Step 1 – Identifying Permanent and Temporary Differences
One of the first steps in calculating the income tax provision is to review financial and other company information to identify permanent and temporary differences between book income and taxable income.
Permanent differences arise from statutory provisions of the tax law that specify that certain revenues are exempt from taxation and certain expenses are not allowed as deductions in determining taxable income. Municipal bond interest income is an example of revenue that is exempt from federal taxation. Examples of deductions that are not allowed in determining taxable income are fines, penalties and meals and entertainment expenses. Also, tax credits are an example of tax benefit items that reduce income tax payable but are not an item shown on the financial statements. As a result, tax credits could be considered a permanent difference. Because permanent differences do not reverse in the future, the identified items will have a direct impact on total income tax expense.
In contrast, temporary differences will reverse in the future and there will be no impact to total income tax expense for any change in a temporary difference. Temporary differences are differences between the tax basis of an asset or liability and its reported amount in the financial statements. These differences will result in deductible or taxable amounts in future years when the reported amount on the financial statement is recovered and settled.

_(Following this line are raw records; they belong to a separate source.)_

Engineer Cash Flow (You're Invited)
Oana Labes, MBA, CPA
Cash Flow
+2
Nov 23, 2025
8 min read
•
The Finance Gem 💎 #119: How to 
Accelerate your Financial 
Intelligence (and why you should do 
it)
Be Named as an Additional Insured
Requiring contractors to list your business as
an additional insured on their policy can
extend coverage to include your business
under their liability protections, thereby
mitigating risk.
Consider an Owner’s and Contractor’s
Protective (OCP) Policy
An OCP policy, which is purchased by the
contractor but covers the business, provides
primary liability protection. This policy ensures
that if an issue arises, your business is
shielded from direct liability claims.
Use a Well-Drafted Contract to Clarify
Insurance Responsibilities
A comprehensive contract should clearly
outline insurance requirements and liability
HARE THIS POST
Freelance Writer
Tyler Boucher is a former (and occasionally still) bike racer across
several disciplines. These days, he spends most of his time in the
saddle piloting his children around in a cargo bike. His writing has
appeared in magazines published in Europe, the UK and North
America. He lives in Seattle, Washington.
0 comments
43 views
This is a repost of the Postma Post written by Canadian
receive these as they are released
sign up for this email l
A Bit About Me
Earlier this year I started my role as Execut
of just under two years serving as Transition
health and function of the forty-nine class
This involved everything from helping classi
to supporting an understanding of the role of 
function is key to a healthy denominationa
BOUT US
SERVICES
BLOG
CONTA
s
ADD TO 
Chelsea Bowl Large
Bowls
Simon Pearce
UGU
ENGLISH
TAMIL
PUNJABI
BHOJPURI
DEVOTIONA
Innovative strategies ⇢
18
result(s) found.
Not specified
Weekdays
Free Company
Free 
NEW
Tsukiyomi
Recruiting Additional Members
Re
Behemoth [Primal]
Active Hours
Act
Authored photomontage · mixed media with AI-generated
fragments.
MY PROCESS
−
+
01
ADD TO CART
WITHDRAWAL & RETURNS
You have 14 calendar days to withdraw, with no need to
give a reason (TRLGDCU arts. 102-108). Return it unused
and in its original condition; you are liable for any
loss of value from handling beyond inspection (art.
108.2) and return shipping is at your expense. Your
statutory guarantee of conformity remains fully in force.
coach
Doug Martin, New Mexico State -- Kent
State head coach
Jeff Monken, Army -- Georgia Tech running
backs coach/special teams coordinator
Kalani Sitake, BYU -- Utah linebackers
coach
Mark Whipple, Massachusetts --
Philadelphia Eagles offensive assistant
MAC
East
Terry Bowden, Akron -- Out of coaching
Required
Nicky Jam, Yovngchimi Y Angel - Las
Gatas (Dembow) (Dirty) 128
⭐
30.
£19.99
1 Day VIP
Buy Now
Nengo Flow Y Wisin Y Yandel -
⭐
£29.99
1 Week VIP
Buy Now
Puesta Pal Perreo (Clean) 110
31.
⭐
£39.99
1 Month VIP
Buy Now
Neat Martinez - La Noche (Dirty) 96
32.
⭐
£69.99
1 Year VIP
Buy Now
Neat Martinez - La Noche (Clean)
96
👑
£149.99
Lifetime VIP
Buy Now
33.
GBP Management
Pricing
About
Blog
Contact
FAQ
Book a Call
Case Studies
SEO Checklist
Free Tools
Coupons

Temporary differences occur because the book and tax treatment of certain transactions are different – specifically the timing of their recognition. For example, the amount of depreciation expense from the purchase of a fixed asset will be the same over a period of time for both book and tax purposes. The amount of depreciation in any one year will be different depending upon the calculation method used and the life over which the asset is depreciated.

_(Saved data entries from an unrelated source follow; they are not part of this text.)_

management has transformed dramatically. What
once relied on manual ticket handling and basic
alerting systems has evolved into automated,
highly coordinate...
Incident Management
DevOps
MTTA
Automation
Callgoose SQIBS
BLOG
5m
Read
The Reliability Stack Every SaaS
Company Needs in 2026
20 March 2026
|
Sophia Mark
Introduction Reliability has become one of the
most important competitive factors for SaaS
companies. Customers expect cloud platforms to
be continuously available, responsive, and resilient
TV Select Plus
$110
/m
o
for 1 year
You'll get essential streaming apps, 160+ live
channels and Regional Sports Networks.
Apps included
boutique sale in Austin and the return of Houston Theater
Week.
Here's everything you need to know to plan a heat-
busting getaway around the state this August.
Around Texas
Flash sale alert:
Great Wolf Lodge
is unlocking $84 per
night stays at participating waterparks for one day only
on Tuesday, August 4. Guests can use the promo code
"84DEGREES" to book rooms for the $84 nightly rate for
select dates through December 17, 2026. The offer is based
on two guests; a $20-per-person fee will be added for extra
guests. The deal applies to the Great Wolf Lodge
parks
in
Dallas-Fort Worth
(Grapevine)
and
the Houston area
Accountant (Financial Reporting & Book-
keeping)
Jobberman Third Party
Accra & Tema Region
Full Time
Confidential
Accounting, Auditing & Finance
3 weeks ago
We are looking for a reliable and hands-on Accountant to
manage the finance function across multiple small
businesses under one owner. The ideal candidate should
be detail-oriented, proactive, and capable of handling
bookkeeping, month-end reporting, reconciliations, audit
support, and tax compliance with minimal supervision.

Temporary differences are typically identified by a review of the balance sheet. Temporary differences may also include attribute carryovers such as net operating loss carryover and tax credit carryover.
Both permanent and temporary differences are identified by performing a detailed review of the trial balance or general ledger of the company. A review of the company’s significant accounting policies should also be performed. The identification of new balance sheet and income statement accounts and the determination of the tax method of accounting for these items and corresponding difference from book treatment are particularly important. Additional steps for identifying differences are to review discrete transactions such as acquisitions or divestures that occurred during the year and to review prior year tax returns and income tax provisions for completeness and consistency of continuing differences.